Review: To be honest, it's about time that Logan Sama had the space to compile his own series of mythical London club Fabric's, Fabriclive series. The grime DJ started his career back on the equally important Rinse FM back in 2002, and has been an important part of the club's development over the years that saw grime and dubstep blow up. At number 83 in the series, Sama drops a selection of tunes that are wholly representative of his DJ sets in Fabric's Room 1; the mix contains tunes by everyone from grime pioneer Wiley, to vocalist and producer JME, and a whole load of lesser known names that have kept the grime scene evolving. This is the real deal, there ain't not other like it around these days. Recommended.

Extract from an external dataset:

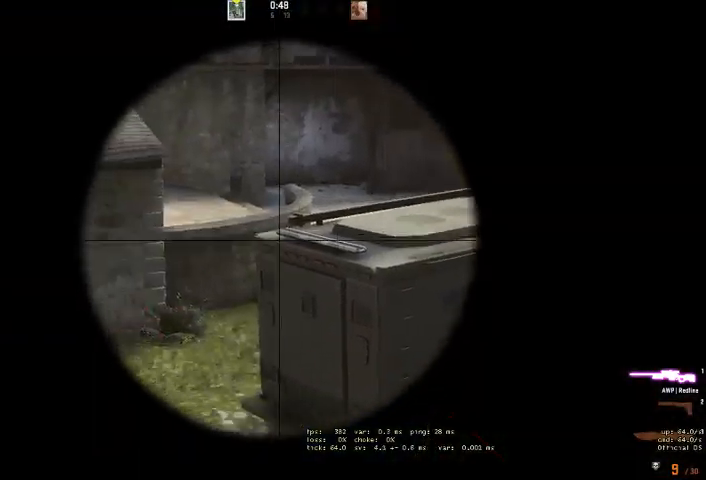
{"keys": ["shift"], "mouse": [], "events": []}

Review: Entitled simply Grime 2.0, this mammoth release sees grime originators sit next to a new breed of artists, all compiled by Big Dada label boss Will Ashon and journalist Joe Muggs. Documenting grime's continued development over the past ten years, its track selections also demonstrate that it's still a vibrant and flourishing genre. Some 35 tracks deep, the compilation sees Ashon and Muggs securing exclusive, previously unheard material, with notable grime figureheads such as Youngstar, Wiley and MRK1 contributing alongside current stars in Royal T and Preditah as well as an international cast of emergent new talent, with Local Action artist and Grimetapes documenter Slackk featuring too. Essential!

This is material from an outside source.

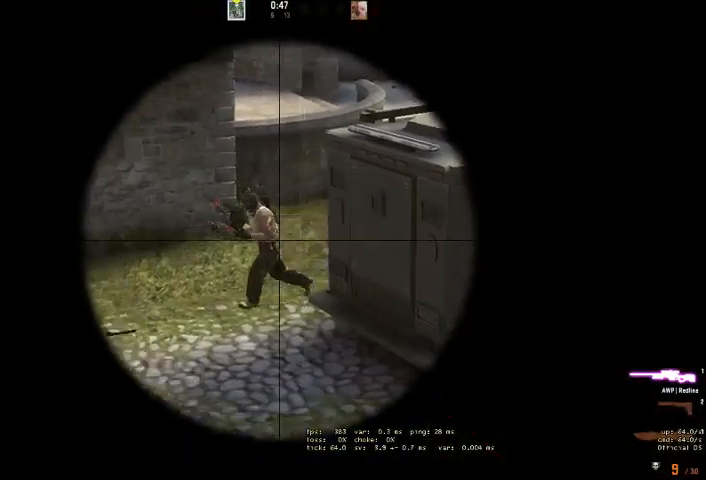
{"keys": ["d", "q"], "mouse": []}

Review: This is it! Trouble & Bass's final release... Going out on a high, Drop The Lime ties the many tendrils of his hugely influential imprint in one 25-track strong set. The result isn't just a celebration of T&B's successes, but the development of bass music at large and how it's irreparably dented US club culture for the better. Timeless highlights include AC Slater's epic speed garage slapdown twist of Mathhead, Supra1's jiggling wobblefest twist of Little Jinder and the proto-tropical fusions of The Boogaloo Crew. A genuinely historic document: high five to Trouble & Bass for all the good times.
Review: If any label is going to wrap up one of grime's biggest years to date, it's Butterz. Responsible for the genre's best parties and home to artists from Swindle to Faze Miyake to Terror Danjah, Butterz are one of the most consistent and creative grime flagbearers of the game. Reading like a who's who in grime (Big Narstie, Skepta, Flowdan, Stormzy, Wiley, D Double E, Sir Spyro, Plastician, Kano, Giggs and loads more) each of the 40 tracks remind us (if we needed reminding) just how well grime has annotated and soundtracked the year. Gully.